Dataset entries START

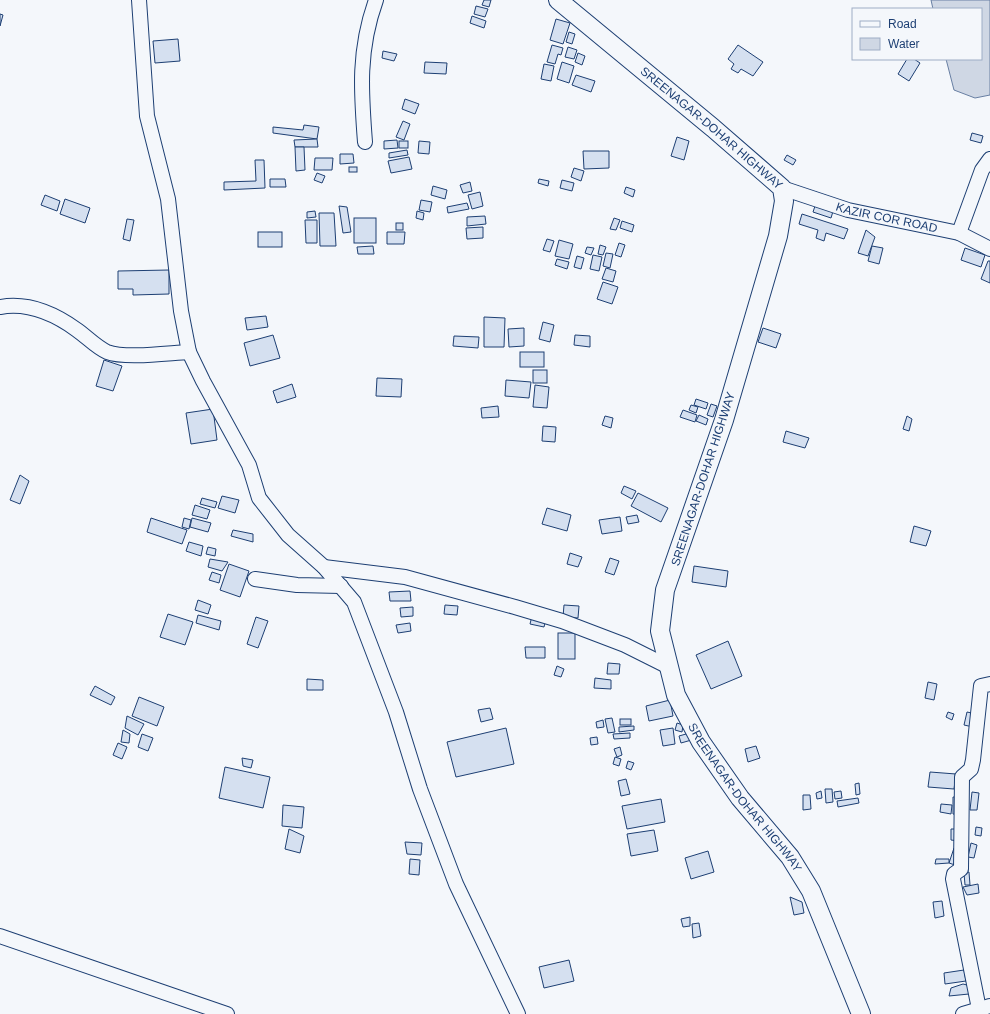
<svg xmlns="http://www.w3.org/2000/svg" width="990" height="1014" font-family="Arial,sans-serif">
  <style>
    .water { fill: #cfd7e4; stroke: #687fa3 }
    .building { fill: #d5e0f0; stroke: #1d3f73 }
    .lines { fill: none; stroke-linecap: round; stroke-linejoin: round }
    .minor-casing { stroke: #1d3f73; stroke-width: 16 }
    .major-casing { stroke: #1d3f73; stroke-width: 20 }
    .minor { stroke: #f4f7fb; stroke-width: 14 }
    .major { stroke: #f4f7fb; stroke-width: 18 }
    .labels { text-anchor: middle; stroke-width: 3; stroke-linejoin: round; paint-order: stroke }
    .street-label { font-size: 12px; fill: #1d3f73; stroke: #f4f7fb }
  </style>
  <rect width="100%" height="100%" fill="#f4f7fb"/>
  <path class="water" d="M 931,0 L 990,0 L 990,95 L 975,98 L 954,90 L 946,59 L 981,59 L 981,9 L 933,9 Z"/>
  <g class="building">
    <path d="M 484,0 L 491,0 L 489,7 L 482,5 Z"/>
    <path d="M 476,6 L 488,9 L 485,17 L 474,14 Z"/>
    <path d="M 0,14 L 3,15 L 0,26 Z"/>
    <path d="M 472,16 L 486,21 L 484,28 L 470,23 Z"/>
    <path d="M 556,19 L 570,23 L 563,44 L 550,40 Z"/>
    <path d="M 569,32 L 575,34 L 572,44 L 566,42 Z"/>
    <path d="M 178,39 L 180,61 L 155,63 L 153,41 Z"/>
    <path d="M 552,45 L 563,48 L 561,55 L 558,54 L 555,64 L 547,62 Z"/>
    <path d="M 738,45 L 763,62 L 753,76 L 741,69 L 738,73 L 731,69 L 734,64 L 728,59 Z"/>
    <path d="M 568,47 L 577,50 L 574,59 L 565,57 Z"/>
    <path d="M 383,51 L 397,54 L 394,61 L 382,58 Z"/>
    <path d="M 578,53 L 585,56 L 582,65 L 575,62 Z"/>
    <path d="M 907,59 L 914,59 L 920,63 L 909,81 L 898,74 Z"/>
    <path d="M 425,62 L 447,63 L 446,74 L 424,73 Z"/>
    <path d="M 562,62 L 574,66 L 569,83 L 557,79 Z"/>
    <path d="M 544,64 L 554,66 L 551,81 L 541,79 Z"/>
    <path d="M 576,75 L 595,81 L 591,92 L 572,85 Z"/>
    <path d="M 405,99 L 419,104 L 415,114 L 402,109 Z"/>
    <path d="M 403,121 L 410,124 L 404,140 L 396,137 Z"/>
    <path d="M 304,125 L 319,127 L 317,139 L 273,133 L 273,127 L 303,130 Z"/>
    <path d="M 972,133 L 983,136 L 981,143 L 970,140 Z"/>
    <path d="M 677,137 L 689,141 L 684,160 L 671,156 Z"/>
    <path d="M 317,139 L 318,147 L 295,147 L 294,140 Z"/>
    <path d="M 397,140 L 398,148 L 384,149 L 384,141 Z"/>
    <rect x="399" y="141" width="9" height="7"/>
    <path d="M 419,141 L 430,142 L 429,154 L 418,153 Z"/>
    <path d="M 295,147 L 304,147 L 305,170 L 296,171 Z"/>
    <path d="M 407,150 L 408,155 L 389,158 L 389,153 Z"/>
    <path d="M 583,151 L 609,151 L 609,168 L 584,169 Z"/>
    <path d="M 340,154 L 353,154 L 354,163 L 340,164 Z"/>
    <path d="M 787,155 L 796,160 L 793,165 L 784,160 Z"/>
    <path d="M 409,157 L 412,169 L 391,173 L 388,161 Z"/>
    <path d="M 315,158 L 333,158 L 332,170 L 314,170 Z"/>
    <path d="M 255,160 L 264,160 L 265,188 L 224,190 L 224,182 L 256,181 Z"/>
    <rect x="349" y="167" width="8" height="5"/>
    <path d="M 574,168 L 584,171 L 581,181 L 571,177 Z"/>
    <path d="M 317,173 L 325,176 L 322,183 L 314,180 Z"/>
    <path d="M 270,179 L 285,179 L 286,187 L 270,187 Z"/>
    <path d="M 539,179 L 549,181 L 548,186 L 538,183 Z"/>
    <path d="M 562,180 L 574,183 L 572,191 L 560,188 Z"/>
    <path d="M 470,182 L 472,191 L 463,193 L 460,185 Z"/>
    <path d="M 433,186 L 447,190 L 445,199 L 431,195 Z"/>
    <path d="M 626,187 L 635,190 L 633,197 L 624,193 Z"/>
    <path d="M 480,192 L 483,206 L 472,209 L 468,195 Z"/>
    <path d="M 45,195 L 60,201 L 57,211 L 41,205 Z"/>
    <path d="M 65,199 L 90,208 L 85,223 L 60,214 Z"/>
    <path d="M 421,200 L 432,202 L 430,212 L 419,210 Z"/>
    <path d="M 467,203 L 469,209 L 448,213 L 447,207 Z"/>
    <path d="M 816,203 L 834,208 L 831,218 L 813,212 Z"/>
    <path d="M 339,206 L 347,207 L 351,232 L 343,233 Z"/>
    <path d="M 315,211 L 316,217 L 307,218 L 307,212 Z"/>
    <path d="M 417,211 L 424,213 L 423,220 L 416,218 Z"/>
    <path d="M 319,213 L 334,213 L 336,246 L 320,246 Z"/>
    <path d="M 802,214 L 848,229 L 844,239 L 826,233 L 824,241 L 816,238 L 818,230 L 799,224 Z"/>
    <path d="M 485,216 L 486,224 L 467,226 L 467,217 Z"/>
    <rect x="354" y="218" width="22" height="25"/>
    <path d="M 614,218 L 620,220 L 616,230 L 610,229 Z"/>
    <path d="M 127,219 L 134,220 L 130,241 L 123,239 Z"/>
    <path d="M 305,220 L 317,220 L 317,243 L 306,243 Z"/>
    <path d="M 622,221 L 634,225 L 632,232 L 620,228 Z"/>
    <rect x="396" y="223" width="7" height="7"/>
    <path d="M 483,227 L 483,238 L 467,239 L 466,228 Z"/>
    <path d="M 866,230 L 875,237 L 868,256 L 858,253 Z"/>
    <rect x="258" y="232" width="24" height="15"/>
    <path d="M 387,232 L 405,232 L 404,244 L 387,244 Z"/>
    <path d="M 547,239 L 554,241 L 550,252 L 543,250 Z"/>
    <path d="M 559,240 L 573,244 L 569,259 L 555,256 Z"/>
    <path d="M 619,243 L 625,245 L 621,257 L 615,255 Z"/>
    <path d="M 600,245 L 606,247 L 603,255 L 598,254 Z"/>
    <path d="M 373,246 L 374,254 L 358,254 L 357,247 Z"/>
    <path d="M 872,246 L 883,248 L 879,264 L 868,261 Z"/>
    <path d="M 587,247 L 594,248 L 591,255 L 585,253 Z"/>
    <path d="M 965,248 L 985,255 L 981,267 L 961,260 Z"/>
    <path d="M 606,253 L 613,254 L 610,268 L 603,266 Z"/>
    <path d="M 593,255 L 602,257 L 599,271 L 590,269 Z"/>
    <path d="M 577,256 L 584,258 L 581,269 L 574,267 Z"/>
    <path d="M 557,259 L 569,262 L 567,269 L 555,265 Z"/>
    <path d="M 988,261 L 990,261 L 990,283 L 981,279 Z"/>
    <path d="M 606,268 L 616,271 L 613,282 L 602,279 Z"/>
    <path d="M 169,270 L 169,294 L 133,295 L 133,289 L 118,289 L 118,271 Z"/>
    <path d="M 603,282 L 618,287 L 612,304 L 597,299 Z"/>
    <path d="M 266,316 L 268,327 L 247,330 L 245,318 Z"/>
    <path d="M 484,317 L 505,318 L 504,347 L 484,347 Z"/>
    <path d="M 543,322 L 554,325 L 550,342 L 539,339 Z"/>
    <path d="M 524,328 L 524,346 L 509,347 L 508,329 Z"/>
    <path d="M 763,328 L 781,334 L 776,348 L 758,342 Z"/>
    <path d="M 273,335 L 280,358 L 250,366 L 244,343 Z"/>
    <path d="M 575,335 L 590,336 L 590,347 L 574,345 Z"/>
    <path d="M 454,336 L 479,337 L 478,348 L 453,346 Z"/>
    <rect x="520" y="352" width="24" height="15"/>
    <path d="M 104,360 L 122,366 L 113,391 L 96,386 Z"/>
    <rect x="533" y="370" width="14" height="13"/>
    <path d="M 377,378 L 402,379 L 401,397 L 376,396 Z"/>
    <path d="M 506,380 L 531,382 L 529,398 L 505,396 Z"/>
    <path d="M 292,384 L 296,397 L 277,403 L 273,391 Z"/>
    <path d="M 535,385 L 549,387 L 547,408 L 533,407 Z"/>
    <path d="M 696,399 L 708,403 L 706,409 L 694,405 Z"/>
    <path d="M 711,404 L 717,406 L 713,417 L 707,415 Z"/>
    <path d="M 691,405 L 698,407 L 696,413 L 689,410 Z"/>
    <path d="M 498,406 L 499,417 L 482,418 L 481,408 Z"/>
    <path d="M 213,409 L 217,440 L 191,444 L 186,413 Z"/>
    <path d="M 683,410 L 697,415 L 695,422 L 680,417 Z"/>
    <path d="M 699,415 L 708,419 L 706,425 L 696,421 Z"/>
    <path d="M 605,416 L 613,418 L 611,428 L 602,425 Z"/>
    <path d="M 907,416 L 912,419 L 909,431 L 903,429 Z"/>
    <path d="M 543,426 L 556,427 L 555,442 L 542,441 Z"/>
    <path d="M 786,431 L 809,438 L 805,448 L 783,442 Z"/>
    <path d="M 20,475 L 29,481 L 20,504 L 10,500 Z"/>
    <path d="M 624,486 L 636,491 L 632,499 L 621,493 Z"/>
    <path d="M 638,493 L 668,508 L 661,522 L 631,506 Z"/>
    <path d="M 222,496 L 239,500 L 235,513 L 218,508 Z"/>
    <path d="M 202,498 L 217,502 L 215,508 L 200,504 Z"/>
    <path d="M 195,505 L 210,510 L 207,519 L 192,515 Z"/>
    <path d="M 547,508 L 571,515 L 567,531 L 542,524 Z"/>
    <path d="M 637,515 L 639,522 L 628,524 L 626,517 Z"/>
    <path d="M 620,517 L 622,531 L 602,534 L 599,520 Z"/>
    <path d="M 151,518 L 187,530 L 182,544 L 147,532 Z"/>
    <path d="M 184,518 L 191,520 L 189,529 L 182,527 Z"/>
    <path d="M 192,518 L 211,523 L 208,532 L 190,527 Z"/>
    <path d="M 914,526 L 931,531 L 926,546 L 910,542 Z"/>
    <path d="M 233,530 L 253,534 L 253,542 L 231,536 Z"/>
    <path d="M 189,542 L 203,546 L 201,556 L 186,551 Z"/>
    <path d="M 208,547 L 216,549 L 215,556 L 206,554 Z"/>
    <path d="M 570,553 L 582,557 L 578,567 L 567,564 Z"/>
    <path d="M 610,558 L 619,561 L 614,575 L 605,572 Z"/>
    <path d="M 210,559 L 228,562 L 222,571 L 208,567 Z"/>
    <path d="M 229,564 L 249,571 L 240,597 L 220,590 Z"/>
    <path d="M 694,566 L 728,571 L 726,587 L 692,582 Z"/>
    <path d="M 212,572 L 221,575 L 219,583 L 209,580 Z"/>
    <path d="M 410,591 L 411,601 L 390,601 L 389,592 Z"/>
    <path d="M 198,600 L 211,605 L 208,614 L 195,610 Z"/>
    <path d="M 445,605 L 458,606 L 457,615 L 444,614 Z"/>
    <path d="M 564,605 L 579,606 L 578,618 L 563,617 Z"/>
    <path d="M 413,607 L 413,616 L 401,617 L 400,608 Z"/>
    <path d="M 168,614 L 193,622 L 185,645 L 160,637 Z"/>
    <path d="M 198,615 L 221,621 L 219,630 L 196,623 Z"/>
    <path d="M 532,616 L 546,619 L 544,627 L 530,624 Z"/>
    <path d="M 256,617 L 268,621 L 258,648 L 247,644 Z"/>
    <path d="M 410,623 L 411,631 L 398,633 L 396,625 Z"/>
    <rect x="558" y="633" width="17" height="26"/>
    <path d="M 728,641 L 742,676 L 711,689 L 696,655 Z"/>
    <path d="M 525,647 L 545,647 L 545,658 L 526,658 Z"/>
    <path d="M 608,663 L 620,664 L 619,674 L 607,674 Z"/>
    <path d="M 557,666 L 564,669 L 561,677 L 554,675 Z"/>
    <path d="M 595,678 L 611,680 L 611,689 L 594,688 Z"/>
    <path d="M 307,679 L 323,680 L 323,690 L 307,690 Z"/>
    <path d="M 928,682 L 937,684 L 934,700 L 925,698 Z"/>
    <path d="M 95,686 L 115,697 L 111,705 L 90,695 Z"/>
    <path d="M 139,697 L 164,707 L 157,726 L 132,716 Z"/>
    <path d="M 670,700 L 673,716 L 649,721 L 646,706 Z"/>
    <path d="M 490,708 L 493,719 L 481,722 L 478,710 Z"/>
    <path d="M 948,712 L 954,714 L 952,720 L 946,717 Z"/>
    <path d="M 967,712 L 976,714 L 973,727 L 964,725 Z"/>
    <path d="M 127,716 L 144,724 L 138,735 L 125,728 Z"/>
    <path d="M 612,718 L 615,732 L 608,733 L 605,719 Z"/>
    <rect x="620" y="719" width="11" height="6"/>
    <path d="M 603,720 L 604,727 L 597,728 L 596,722 Z"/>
    <path d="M 677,723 L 683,725 L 682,732 L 675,730 Z"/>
    <path d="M 634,726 L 634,730 L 619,732 L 619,727 Z"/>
    <path d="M 506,728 L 514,764 L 456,777 L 447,742 Z"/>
    <path d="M 673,728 L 675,744 L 663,746 L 660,730 Z"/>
    <path d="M 123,730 L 130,734 L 129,743 L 121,742 Z"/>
    <path d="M 693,732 L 695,739 L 681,743 L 679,736 Z"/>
    <path d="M 630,733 L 630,738 L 614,739 L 613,734 Z"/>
    <path d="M 142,734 L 153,738 L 148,751 L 138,747 Z"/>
    <path d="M 597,737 L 598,744 L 591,745 L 590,738 Z"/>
    <path d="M 118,743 L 127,747 L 122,759 L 113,755 Z"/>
    <path d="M 756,746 L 760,758 L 748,762 L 745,749 Z"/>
    <path d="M 620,747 L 622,755 L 617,757 L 614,749 Z"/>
    <path d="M 615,757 L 621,759 L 619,766 L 613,764 Z"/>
    <path d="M 242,758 L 253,760 L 251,768 L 243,766 Z"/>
    <path d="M 628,761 L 634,763 L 631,770 L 626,768 Z"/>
    <path d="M 225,767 L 270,777 L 263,808 L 219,798 Z"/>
    <path d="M 930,772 L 956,774 L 954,789 L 928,787 Z"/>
    <path d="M 626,779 L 630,794 L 621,796 L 618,781 Z"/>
    <path d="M 859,783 L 860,794 L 856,795 L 855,784 Z"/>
    <path d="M 825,789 L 832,789 L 833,802 L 826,803 Z"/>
    <path d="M 821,791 L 822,798 L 817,799 L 816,793 Z"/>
    <path d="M 841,791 L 842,798 L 835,799 L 834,792 Z"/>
    <path d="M 972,792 L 979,793 L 977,810 L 970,810 Z"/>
    <path d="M 803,795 L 810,795 L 811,809 L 803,810 Z"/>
    <path d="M 953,797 L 961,797 L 961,815 L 953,814 Z"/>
    <path d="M 858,798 L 859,803 L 838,807 L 837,801 Z"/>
    <path d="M 661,799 L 665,822 L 627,829 L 622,806 Z"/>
    <path d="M 941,804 L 952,805 L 951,814 L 940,812 Z"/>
    <path d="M 283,805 L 304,807 L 302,828 L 282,826 Z"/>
    <path d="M 976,827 L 982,828 L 981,836 L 975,835 Z"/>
    <path d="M 289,829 L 304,836 L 300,853 L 285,849 Z"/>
    <path d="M 951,829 L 959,829 L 959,841 L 951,840 Z"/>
    <path d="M 654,830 L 658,851 L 631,856 L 627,834 Z"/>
    <path d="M 405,842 L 422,843 L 421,855 L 407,854 Z"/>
    <path d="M 971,843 L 977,845 L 974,858 L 968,857 Z"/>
    <path d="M 954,848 L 959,849 L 955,865 L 949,863 Z"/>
    <path d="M 708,851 L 714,872 L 691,879 L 685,858 Z"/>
    <path d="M 410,859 L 420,860 L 419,875 L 409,874 Z"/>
    <path d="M 936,859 L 949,859 L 949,863 L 935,864 Z"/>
    <path d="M 969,872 L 970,885 L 965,885 L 964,873 Z"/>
    <path d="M 978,884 L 979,893 L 967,895 L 963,887 Z"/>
    <path d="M 790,897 L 802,902 L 804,913 L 794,915 Z"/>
    <path d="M 942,901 L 944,916 L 935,918 L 933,902 Z"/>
    <path d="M 690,917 L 690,926 L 683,927 L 681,919 Z"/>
    <path d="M 699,923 L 701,936 L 693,938 L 692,924 Z"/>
    <path d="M 569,960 L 574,981 L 544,988 L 539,967 Z"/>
    <path d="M 964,970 L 966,981 L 945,984 L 944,973 Z"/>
    <path d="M 963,984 L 971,986 L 969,994 L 949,996 L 951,988 Z"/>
  </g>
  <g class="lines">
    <defs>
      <g id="minor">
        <path d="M 139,0 L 147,116 L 168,199 L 181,311 L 189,352 L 203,381 L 249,465 L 259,498 L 288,535 L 324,567 L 354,602 L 396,712 L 420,789 L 456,884 L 518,1014"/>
        <path d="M 365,142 C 361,91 358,50 376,0"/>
        <path id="s1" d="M 782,188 L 848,210 L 959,233 L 990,249"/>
        <path d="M 959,233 L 982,170 L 990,159"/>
        <path d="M 0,307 C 28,302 55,314 77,330 C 87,337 96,347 107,352 C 126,359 168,353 189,352"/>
        <path d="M 324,567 L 405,577 L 515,607 L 562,621 L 625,645 L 669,667"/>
        <path d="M 255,579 L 297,585 L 341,586"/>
        <path d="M 0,936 L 227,1014"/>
        <path d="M 979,1009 L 953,879 L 954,874 L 961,869 L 962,777 L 971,769 L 973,760 L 981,686 L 990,684"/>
        <path d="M 963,1014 L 990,1006"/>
      </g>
      <g id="major">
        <path id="s2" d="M 558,0 L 713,128 L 782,188 L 784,201 L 778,236 L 724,420 L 665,590 L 660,631 L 676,695 L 701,742 L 740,798 L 790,857 L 811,891 L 861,1014"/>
      </g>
    </defs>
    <use href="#minor" class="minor-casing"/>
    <use href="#major" class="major-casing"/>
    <use href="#minor" class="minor"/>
    <use href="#major" class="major"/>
  </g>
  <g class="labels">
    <g class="street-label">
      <text dy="4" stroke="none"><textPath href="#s2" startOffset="200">SREENAGAR-DOHAR HIGHWAY</textPath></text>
      <text dy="4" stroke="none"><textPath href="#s1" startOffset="109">KAZIR COR ROAD</textPath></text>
      <text transform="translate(703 479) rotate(-72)" y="4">SREENAGAR-DOHAR HIGHWAY</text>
      <text dy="4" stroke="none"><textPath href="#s2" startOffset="944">SREENAGAR-DOHAR HIGHWAY</textPath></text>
    </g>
  </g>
  <rect x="852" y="8" width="130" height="52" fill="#f4f7fb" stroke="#9eadc5"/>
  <rect x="860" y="21" width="20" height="6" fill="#f4f7fb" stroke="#9eadc5"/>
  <text x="888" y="28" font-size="12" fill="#1d3f73">Road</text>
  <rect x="860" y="38" width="20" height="12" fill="#cfd7e4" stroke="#9eadc5"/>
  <text x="888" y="48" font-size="12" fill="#1d3f73">Water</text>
</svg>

Dataset entries END

(Exercise):
Return every line of the entries above that the string "casing" appears in.

(Final answer):
    .minor-casing { stroke: #1d3f73; stroke-width: 16 }
    .major-casing { stroke: #1d3f73; stroke-width: 20 }
    <use href="#minor" class="minor-casing"/>
    <use href="#major" class="major-casing"/>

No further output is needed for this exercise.